Department of Psychology, George Mason University.
Perspect Psychol Sci. 2020 Jul;15(4):942-956. doi: 10.1177/1745691620904771. Epub 2020 Apr 29.
Research on executive function in early childhood has flourished in recent years. Much of this work is premised on a view of development of executive function as the emergence of a set of domain-general component processes (e.g., working memory updating, inhibitory control, shifting). This view has shaped how we think about relations between executive function and other aspects of development, the role of the environment in executive-function development, and how best to improve executive function in children who struggle with it. However, there are conceptual and empirical reasons to doubt that executive function should be defined in this way. I argue that the development of executive function is better understood as the emergence of skills in using control in the service of specific goals.

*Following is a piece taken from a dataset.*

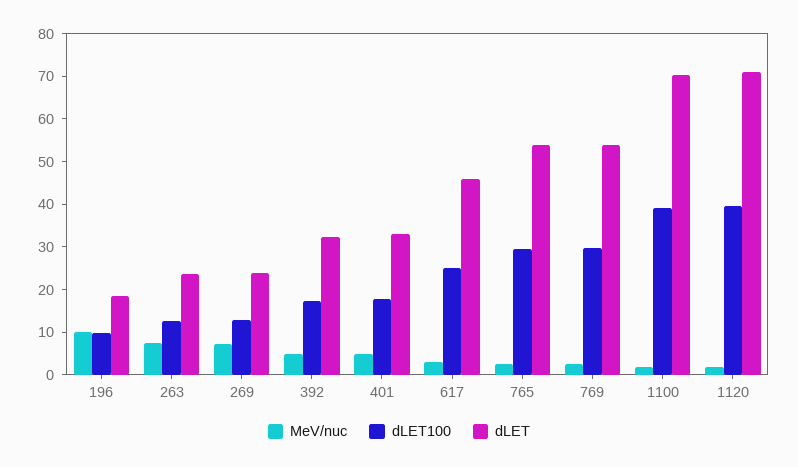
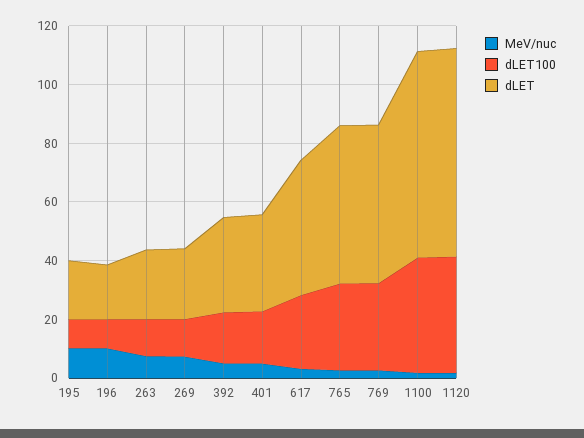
MeV/nuc, 195: none -> 10
dLET100, 195: none -> 10
dLET, 195: none -> 20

Such goals activate and are influenced by mental content such as knowledge, beliefs, norms, values, and preferences that are acquired with development and are important to consider in understanding children's performance on measures of executive function. This account better explains empirical findings than the component-process view; leads to specific, testable hypotheses; and has implications for theory, measurement, and interventions.

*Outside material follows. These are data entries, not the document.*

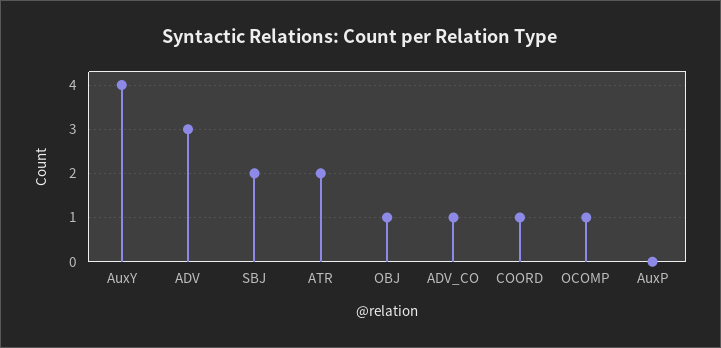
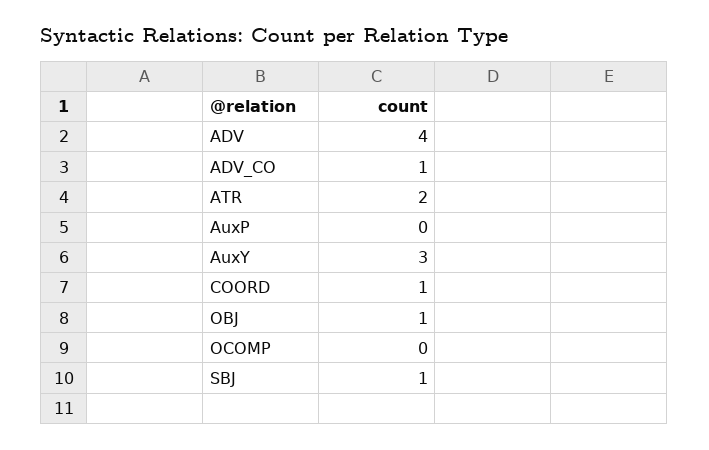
AuxY: 4 -> 3
ADV: 3 -> 4
SBJ: 2 -> 1
OCOMP: 1 -> 0

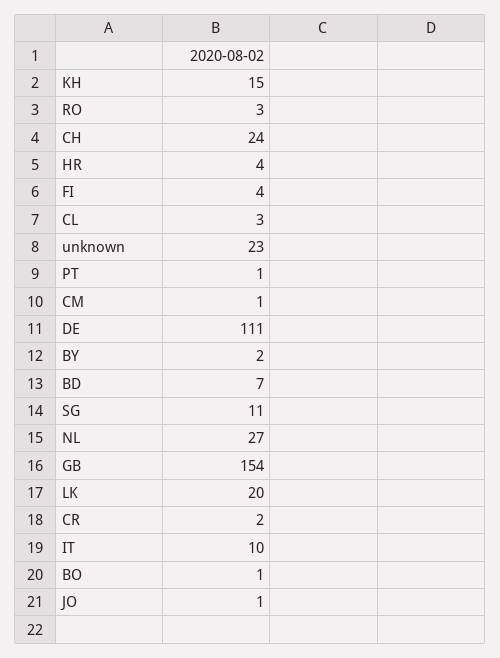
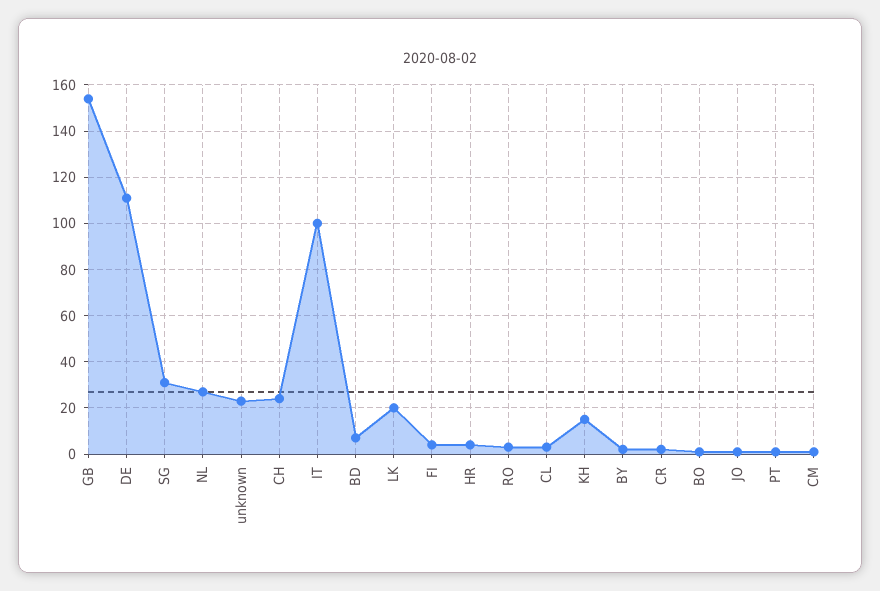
SG: 11 -> 30
IT: 10 -> 100

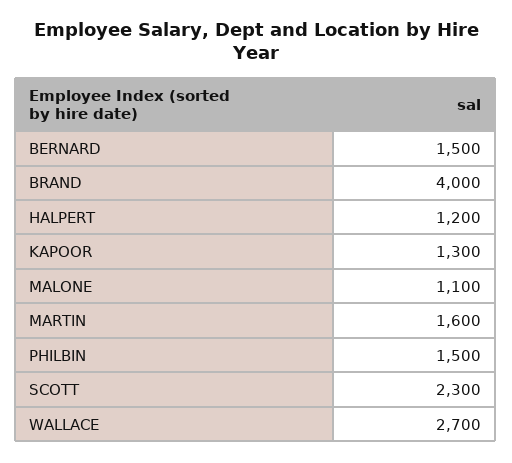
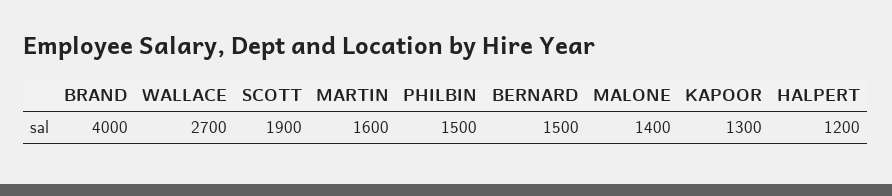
MALONE: 1100 -> 1400
SCOTT: 2300 -> 1900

近年来,儿童执行功能的研究蓬勃发展。这项工作的大部分是基于这样一种观点,即执行功能的发展是一系列领域普遍的组成过程的出现(例如,工作记忆更新、抑制控制、转换)。这种观点影响了我们对执行功能与其他发展方面之间关系的思考、环境在执行功能发展中的作用以及如何最好地提高那些在执行功能方面有困难的儿童的执行功能。然而,有概念和经验上的原因怀疑执行功能应该这样定义。我认为,执行功能的发展更好地理解为在使用控制以实现特定目标的技能的出现。这些目标通过知识、信仰、规范、价值观和偏好等心理内容来激活和受到影响,这些内容是随着发展而获得的,对于理解儿童在执行功能测量中的表现,这些内容非常重要。这种解释比组成过程观点更好地解释了实证发现;导致了具体的、可测试的假设;并对理论、测量和干预有影响。